MLP-Mixer: An all-MLP Architecture for Vision, Tolstikhin, Houlsby, Kolesnikov, Beyer, Zhai, Unterthiner, Yung, Steiner, Keysers, Uszkoreit, Lucic, Dosovitskiy; 2021 - Summary
author: slycane9
score: 8 / 10

Core Idea

Most competitive computer vision models use Convolutional Layers or Attention. However, the authors of this paper developed a network that uses neither but rather a series of Multi-Layer Perceptron Layers. This network is called MLP-Mixer.

Network Architecture

Mixer first uses a fully-connected layer for each patch of the input image. The next layer consists of the Mixer Layer. The Mixer Layer as seen below, consists of token-mixing (cross-location) MLP that runs over all channels, and a channel-mixing (per-location) MLP that runs over all patches. Each MLP consists of two fully-connected layers with a GELU activation function in between them. Finally the mixer layers feed into a Global Average Pooling layer before feeding into a last fully-connected layer that gives a classification label.

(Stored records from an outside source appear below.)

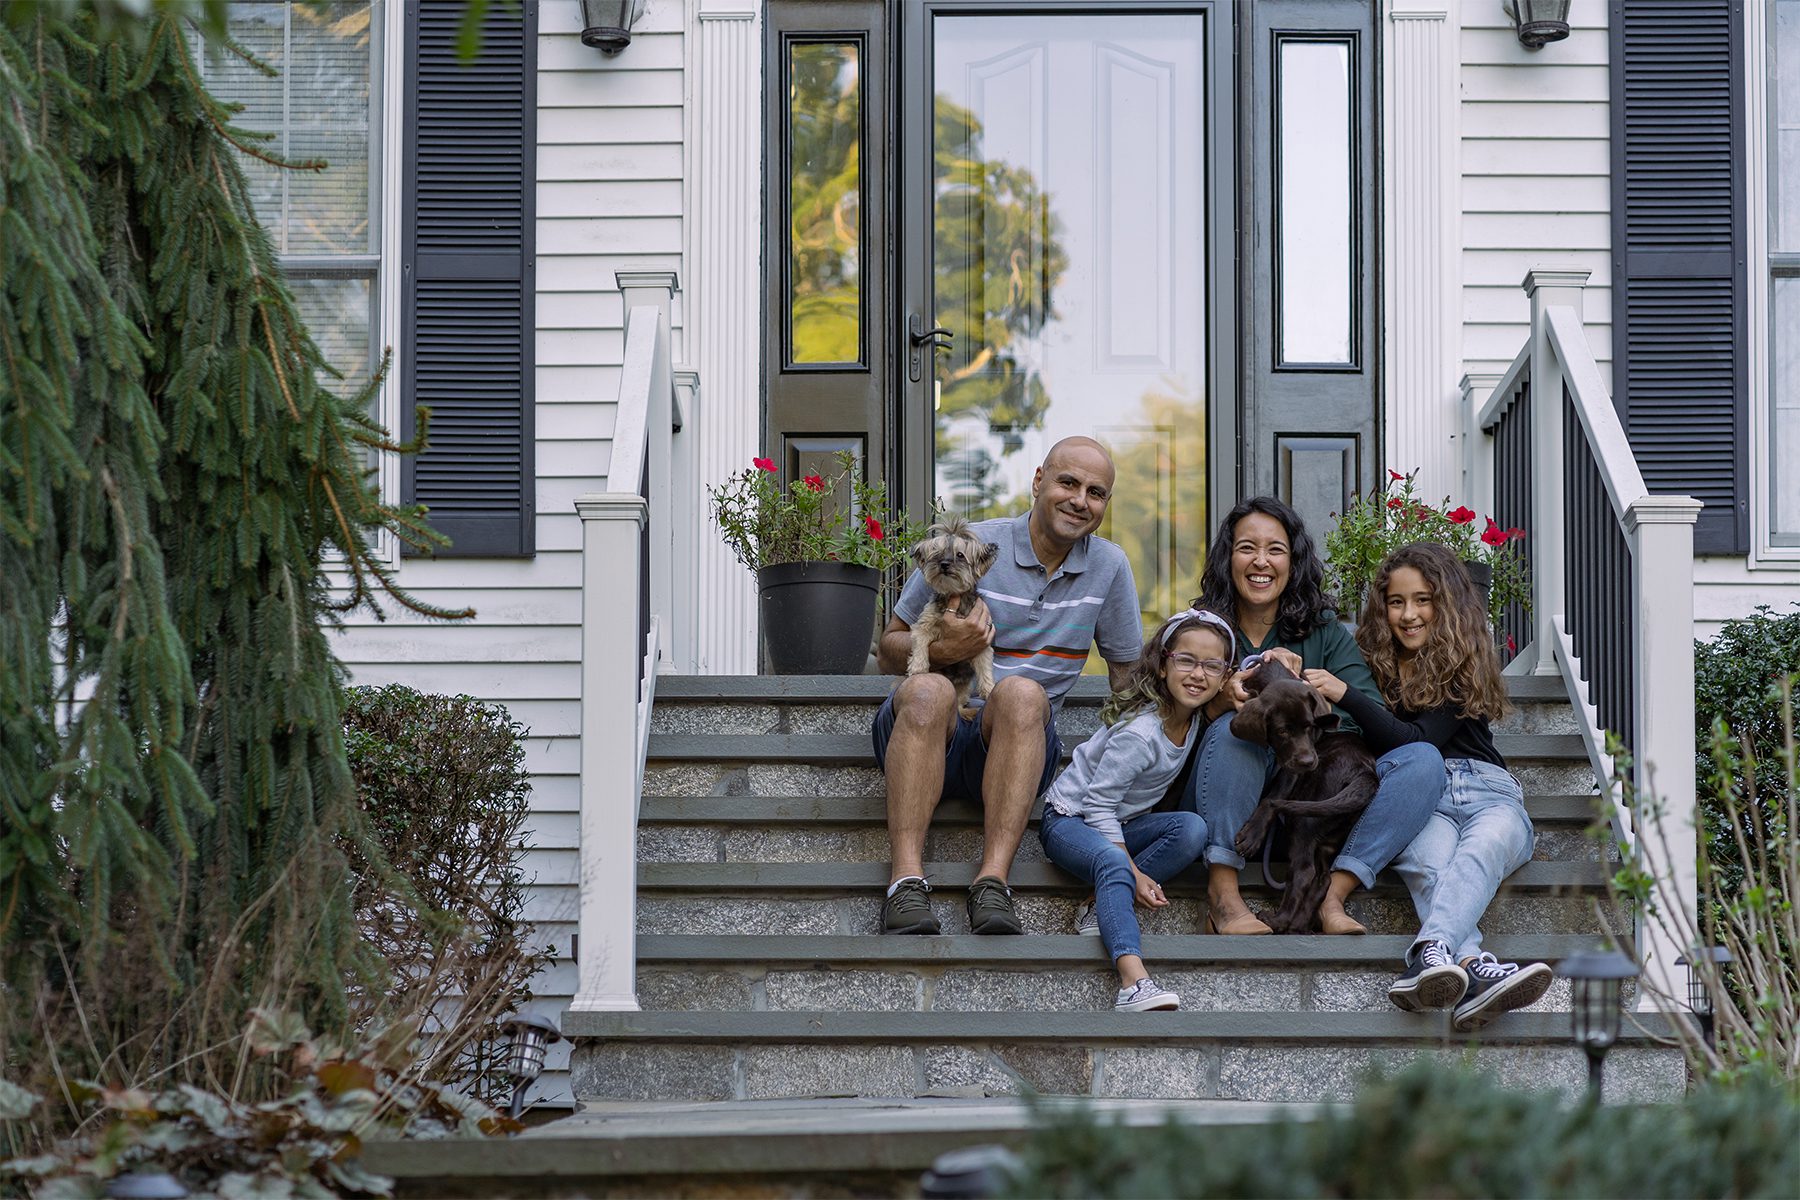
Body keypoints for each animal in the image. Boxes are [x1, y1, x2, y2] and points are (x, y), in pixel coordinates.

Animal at [907, 514, 1008, 719]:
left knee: (959, 704)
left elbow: (985, 668)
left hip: (963, 688)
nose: (944, 564)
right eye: (936, 554)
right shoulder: (924, 626)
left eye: (960, 555)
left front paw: (989, 689)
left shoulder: (982, 644)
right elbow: (920, 642)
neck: (954, 596)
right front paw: (918, 667)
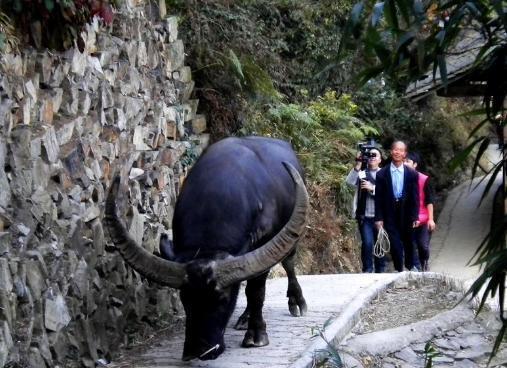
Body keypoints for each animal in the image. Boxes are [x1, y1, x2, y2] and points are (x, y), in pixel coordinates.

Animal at [105, 135, 308, 360]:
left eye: (222, 298)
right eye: (185, 298)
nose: (199, 350)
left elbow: (256, 291)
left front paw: (256, 335)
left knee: (288, 262)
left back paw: (296, 301)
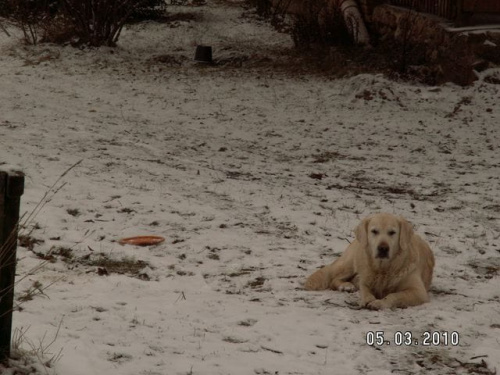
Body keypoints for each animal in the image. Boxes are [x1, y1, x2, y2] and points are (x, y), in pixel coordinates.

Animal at [304, 213, 434, 310]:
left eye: (392, 232)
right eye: (374, 231)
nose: (383, 248)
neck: (383, 269)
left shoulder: (418, 292)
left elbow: (394, 295)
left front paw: (380, 302)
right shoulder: (364, 281)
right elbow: (365, 291)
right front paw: (368, 299)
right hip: (350, 263)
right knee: (333, 279)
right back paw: (346, 286)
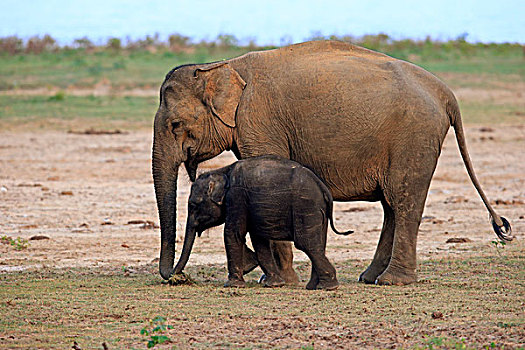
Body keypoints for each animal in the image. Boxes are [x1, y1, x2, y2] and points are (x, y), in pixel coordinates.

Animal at [173, 156, 352, 290]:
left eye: (193, 205)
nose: (176, 277)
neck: (222, 171)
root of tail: (324, 189)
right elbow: (259, 239)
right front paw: (273, 284)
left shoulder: (237, 196)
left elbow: (232, 233)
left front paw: (232, 285)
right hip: (317, 212)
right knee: (318, 244)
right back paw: (314, 286)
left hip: (305, 207)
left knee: (307, 244)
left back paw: (327, 287)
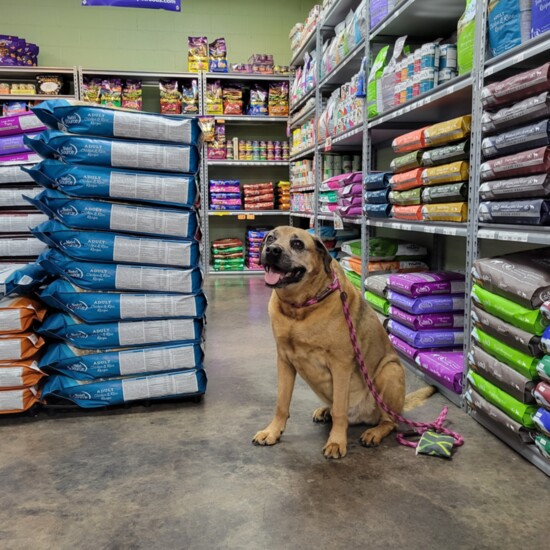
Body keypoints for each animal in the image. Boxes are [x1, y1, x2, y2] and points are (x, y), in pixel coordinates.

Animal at [254, 226, 436, 460]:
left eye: (297, 244)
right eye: (270, 238)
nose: (272, 250)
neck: (300, 309)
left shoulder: (340, 365)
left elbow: (340, 410)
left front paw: (336, 442)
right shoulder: (284, 361)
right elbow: (281, 404)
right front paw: (273, 432)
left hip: (390, 372)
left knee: (389, 421)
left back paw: (375, 432)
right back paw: (325, 410)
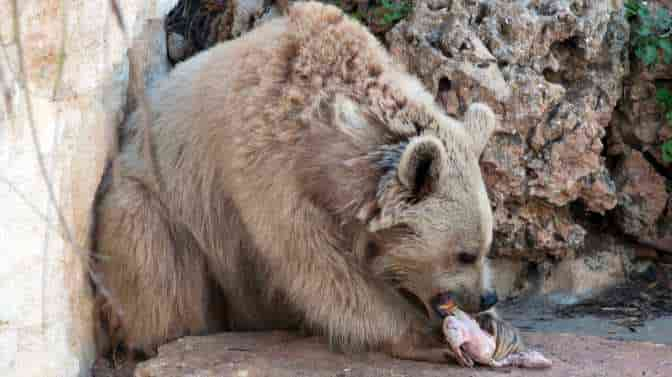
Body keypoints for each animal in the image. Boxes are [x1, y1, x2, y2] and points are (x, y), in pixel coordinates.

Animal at [90, 0, 498, 364]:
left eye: (486, 246)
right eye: (465, 253)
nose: (487, 298)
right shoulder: (268, 169)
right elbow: (319, 268)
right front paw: (429, 337)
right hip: (156, 202)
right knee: (156, 262)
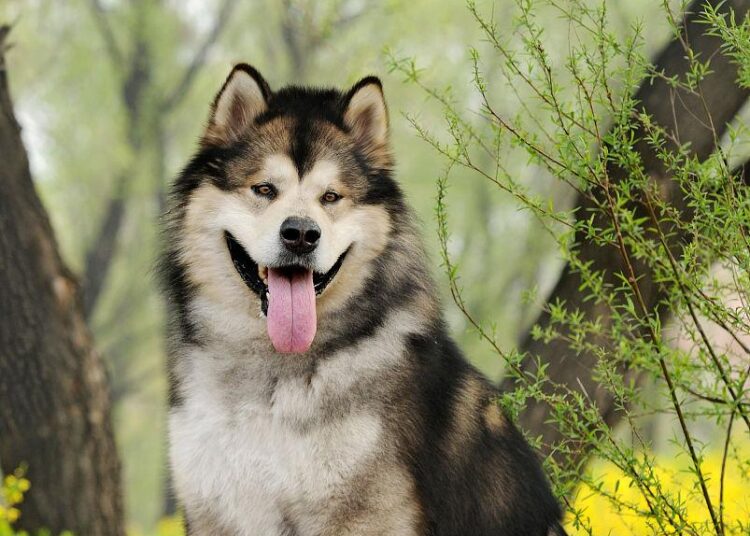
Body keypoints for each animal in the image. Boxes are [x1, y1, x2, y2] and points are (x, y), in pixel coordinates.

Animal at [162, 63, 568, 536]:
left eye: (331, 197)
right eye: (263, 190)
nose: (301, 234)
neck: (273, 376)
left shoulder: (363, 516)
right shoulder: (215, 510)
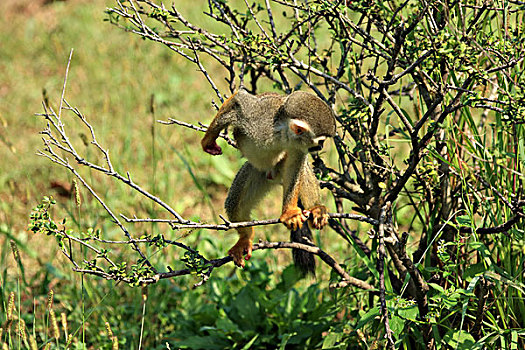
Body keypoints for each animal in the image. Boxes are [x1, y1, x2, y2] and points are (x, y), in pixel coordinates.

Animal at [201, 89, 336, 268]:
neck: (281, 135)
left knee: (302, 167)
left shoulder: (297, 145)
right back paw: (245, 238)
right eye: (320, 141)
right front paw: (208, 140)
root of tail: (275, 177)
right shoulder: (258, 119)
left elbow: (296, 164)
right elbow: (239, 99)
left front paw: (289, 212)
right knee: (235, 205)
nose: (320, 147)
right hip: (256, 172)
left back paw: (315, 207)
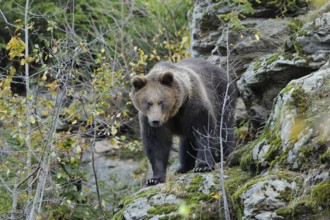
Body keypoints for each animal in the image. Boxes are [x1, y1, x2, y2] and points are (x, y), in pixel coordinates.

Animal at [130, 58, 236, 186]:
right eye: (148, 103)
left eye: (161, 101)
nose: (155, 121)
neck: (173, 113)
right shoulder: (149, 121)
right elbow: (156, 145)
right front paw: (154, 179)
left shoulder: (194, 107)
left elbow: (205, 132)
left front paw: (203, 166)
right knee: (186, 142)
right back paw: (183, 168)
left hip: (223, 96)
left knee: (225, 128)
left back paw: (226, 155)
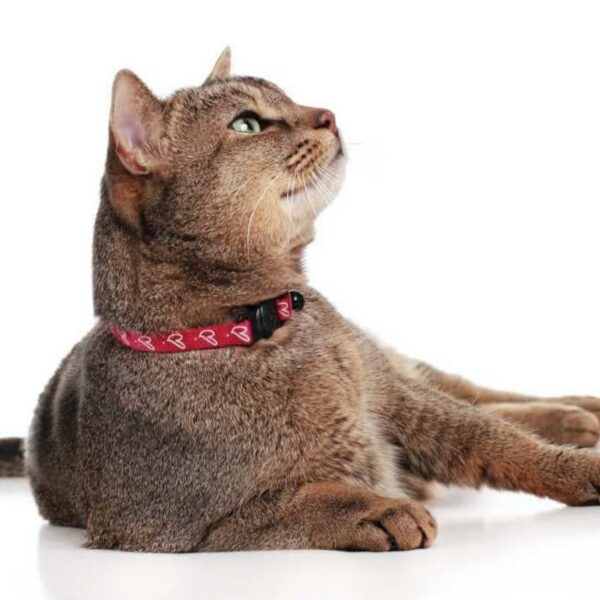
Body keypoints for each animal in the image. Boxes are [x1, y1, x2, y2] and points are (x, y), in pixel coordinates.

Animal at [1, 48, 599, 552]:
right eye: (246, 123)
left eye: (288, 99)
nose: (329, 115)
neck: (259, 327)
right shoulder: (169, 529)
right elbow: (298, 501)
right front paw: (379, 510)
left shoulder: (400, 400)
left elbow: (497, 440)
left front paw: (579, 468)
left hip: (389, 365)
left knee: (473, 393)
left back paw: (576, 413)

In comparison to CNNs, Mixer’s channel mixing layers can be seen as a 1x1 convolution. The token mixing layers can also be seen as a single-channel depth wise convolution with parameter sharing and receptive fields. However, convolutions are still more complex than the simple matrix multiplications in Mixer MLPs.

Tying parameteres across channels differentiates Mixer from CNNS, but it also provides a memory perfomance boost to Mixer because it prevents the network from growing too fast when chaning the hidden dimension or sequence length. This will tie in to the high efficiency of Mixer analyzed later in the paper.

Finally, all layer inputs in Mixer are of the same dimension, meaning it is isotropic similar to Transformers while CNNS tend to decrease dimensions as it gets deeper into the network. Mixer also utilizes skip connections and layer normalization.

Experiments and Results

The authors tested three metrics

ImageNet, CIFAR-10/100, and other datasets were used for image classification testing. Pre-training for the model was also done on ImageNet, ImageNet-21k, and JFT-300M.

A variety of Mixer architectures were used with varying sizes and patch resolutions. Training was done using SGD with momentum, gradient clipping, and cosine learning rate (no weight decay).

From the below table we can see that while not matching the accuracy of Transformers or CNNS, Mixer is able to compete in terms of the accuracy-compute trade-off.


Further experimentation showed that Mixer benefited more from larger datasets than Transformers, as the difference in accuracy decreases as the dataset grows in size (see below). The authors guess this is because of a difference in inductive biases that cause Transformers to learn properties that do not represent the real distrubution of data.


Finally, Mixer was found to have stronger resistance to input permutations compared to CNN networks like ResNet. This is again attributed to Mixer having less inductive bias than CNNs.